Graph-based feature extraction: A new proposal to study the classification of music signals outside the time-frequency domain

Abstract

Most feature extraction algorithms for music audio signals use Fourier transforms to obtain coefficients that describe specific aspects of music information within the sound spectrum, such as the timbral texture, tonal texture and rhythmic activity. In this paper, we introduce a new method for extracting features related to the rhythmic activity of music signals using the topological properties of a graph constructed from an audio signal. We map the local standard deviation of a music signal to a visibility graph and calculate the modularity (Q), the number of communities (Nc), the average degree (〈k〉), and the density (Δ) of this graph. By applying this procedure to each signal in a database of various musical genres, we detected the existence of a hierarchy of rhythmic self-similarities between musical styles given by these four network properties.
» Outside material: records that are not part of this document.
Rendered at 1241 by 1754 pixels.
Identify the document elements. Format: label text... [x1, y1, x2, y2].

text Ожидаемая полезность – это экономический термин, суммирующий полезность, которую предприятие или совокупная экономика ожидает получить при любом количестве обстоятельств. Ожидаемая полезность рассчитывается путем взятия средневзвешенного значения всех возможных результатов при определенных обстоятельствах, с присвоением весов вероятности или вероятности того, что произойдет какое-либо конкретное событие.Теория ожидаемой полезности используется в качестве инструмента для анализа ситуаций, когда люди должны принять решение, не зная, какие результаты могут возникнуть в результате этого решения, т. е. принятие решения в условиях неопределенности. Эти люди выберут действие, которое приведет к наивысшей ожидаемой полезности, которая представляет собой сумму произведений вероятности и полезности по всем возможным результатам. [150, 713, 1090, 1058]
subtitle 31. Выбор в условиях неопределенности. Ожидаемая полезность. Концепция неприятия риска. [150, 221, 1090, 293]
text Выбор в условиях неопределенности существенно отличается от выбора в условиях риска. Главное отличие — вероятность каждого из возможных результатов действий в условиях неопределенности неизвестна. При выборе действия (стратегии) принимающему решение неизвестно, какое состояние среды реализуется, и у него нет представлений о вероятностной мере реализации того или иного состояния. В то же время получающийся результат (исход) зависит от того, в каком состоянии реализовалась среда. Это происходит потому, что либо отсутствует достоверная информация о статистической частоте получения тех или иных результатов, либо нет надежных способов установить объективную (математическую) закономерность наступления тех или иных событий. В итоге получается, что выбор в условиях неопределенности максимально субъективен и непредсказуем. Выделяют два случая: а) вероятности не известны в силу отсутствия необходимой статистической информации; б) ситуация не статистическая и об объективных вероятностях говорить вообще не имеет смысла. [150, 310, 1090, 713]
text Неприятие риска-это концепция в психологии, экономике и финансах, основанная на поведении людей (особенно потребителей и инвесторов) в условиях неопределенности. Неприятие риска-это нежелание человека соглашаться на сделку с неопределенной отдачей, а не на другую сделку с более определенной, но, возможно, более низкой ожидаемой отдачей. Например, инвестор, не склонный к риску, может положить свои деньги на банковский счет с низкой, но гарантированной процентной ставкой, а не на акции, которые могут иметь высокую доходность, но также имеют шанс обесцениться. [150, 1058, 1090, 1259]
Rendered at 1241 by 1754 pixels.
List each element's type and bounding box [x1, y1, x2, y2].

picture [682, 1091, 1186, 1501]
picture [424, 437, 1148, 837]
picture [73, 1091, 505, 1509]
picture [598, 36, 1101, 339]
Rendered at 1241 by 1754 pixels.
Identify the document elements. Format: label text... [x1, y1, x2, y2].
Using Q, Nc, 〈k〉 and Δ as input attributes in a classification experiment based on supervised artificial neural networks, we obtained an accuracy higher than or equal to the beat histogram in 70% of the musical genre pairs, using only four features from the networks. Finally, when performing the attribute selection test with Q, Nc, 〈k〉 and Δ, along with the main signal processing field descriptors, we found that the four network properties were among the top-ranking positions given by this test.